Кроме того, можно предполагать, что долгое знакомство успело породить между ними достаточное доверие, чтобы ослабить воздействие фразы, которую какой-то остряк вложил в уста повесы: «Назначь меня своим душеприказчиком, отец; а кому ты завещаешь имущество, мне все равно».

Как бы то ни было, нет ни малейшего сомнения в том, что мой достойный предок оправдал это доверие со щепетильной добросовестностью человека, честность которого прошла суровую школу торговой этики. Маленькая Бетси получила воспитание, соответствовавшее ее положению в жизни; за ее здоровьем следили с таким вниманием, словно она была единственная дочь

короля, а не торговца модными товарами; ее нравственность блюла престарелая дева; ее ум был сохранен в его первоначальной чистоте; ее особу ревниво оберегали от происков алчных охотников за приданым; и, в довершение всех этих забот и хлопот, мой бдительный и верный предок, дабы предотвратить, насколько это дано человеческому прозрению, всякие случайности и превратности судьбы, позаботился о том, чтобы в день, когда ей исполнилось восемнадцать лет, она сочеталась законным браком с тем, кого он, надо полагать, считал самым достойным человеком среди всех своих знакомых, то есть с ним самим. Ввиду того, что обе стороны так давно знали друг друга, в особом обеспечении по брачному контракту необходимости не было. Благодаря щедрости, проявленной покойным хозяином во многих пунктах завещания, продолжительности периода несовершеннолетия наследницы и трудолюбию бывшего старшего приказчика, наша семья, как только отзвучало брачное благословение, вступила в неоспоримое владение четырьмястами тысячами фунтов стерлингов. Человек, менее щепетильный в вопросах религии и права, мог бы и не обеспечить столь надежно сиротку-наследницу к моменту истечения срока опеки над нею.

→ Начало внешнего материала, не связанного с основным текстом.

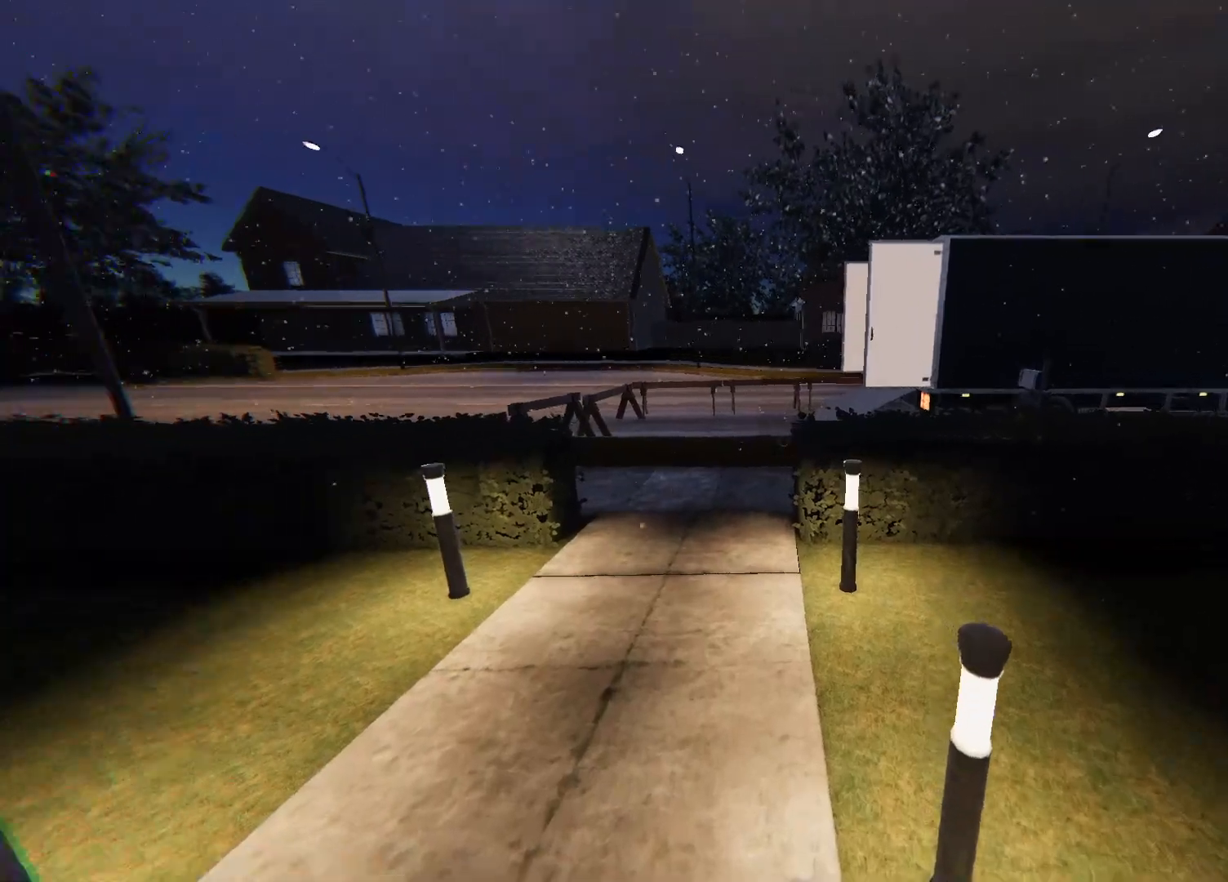
{"buttons": [], "left_stick": "up", "right_stick": "center", "events": [[17, "L3", "down"], [50, "left_stick", "up-left"], [117, "right_stick", "center"], [300, "L3", "up"], [300, "left_stick", "up"], [333, "right_stick", "right"], [500, "right_stick", "center"]]}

Я был пятым из детей, явившихся плодом этого союза, и единственным благополучно завершившим первый год своего существования. Моя бедная мать не пережила моего рождения, и только устное предание — главный хранитель архивов нашей семьи — дает мне возможность судить о ее душевных качествах. По всему, что я слышал, это была кроткая, тихая женщина, поглощенная домашними интересами и по своему темпераменту и образованию прекрасно приспособленная к тому, чтобы содействовать моему отцу в осуществлении его планов, направленных к ее благополучию. Если у нее и были причины сетовать (а что они были, есть полное основание полагать, ибо кто этого избежал?), она с женской преданностью скрыла их в священном хранилище своего сердца. И если досужее воображение иногда смутно рисовало ей счастливое замужество, совсем не похожее на то, что стояло перед ее взором в тусклом свете действительности, эти картины отзывались в ней лишь вздохом: их наглухо запирали в ларец, ключа от которого касалась только она сама, да и то редко.

Об этой подавленной и неприметной печали, — боюсь, иного названия для такого чувства нет, — мой превосходный и неутомимый предок, по-видимому, совсем не подозревал. Он предавался своим обычным делам, и менее всего могла бы прийти ему в голову мысль, что он не выполнил до мелочей долга в отношении своей подопечной. Если бы он поступил иначе, от его упущений больше всего пострадал бы ее муж и только он имел бы право жаловаться. Но так как ее муж и не думал высказывать подобное обвинение, нет ничего удивительного в том, что мой предок ничего не знал о чувствах своей жены до самого часа ее смерти.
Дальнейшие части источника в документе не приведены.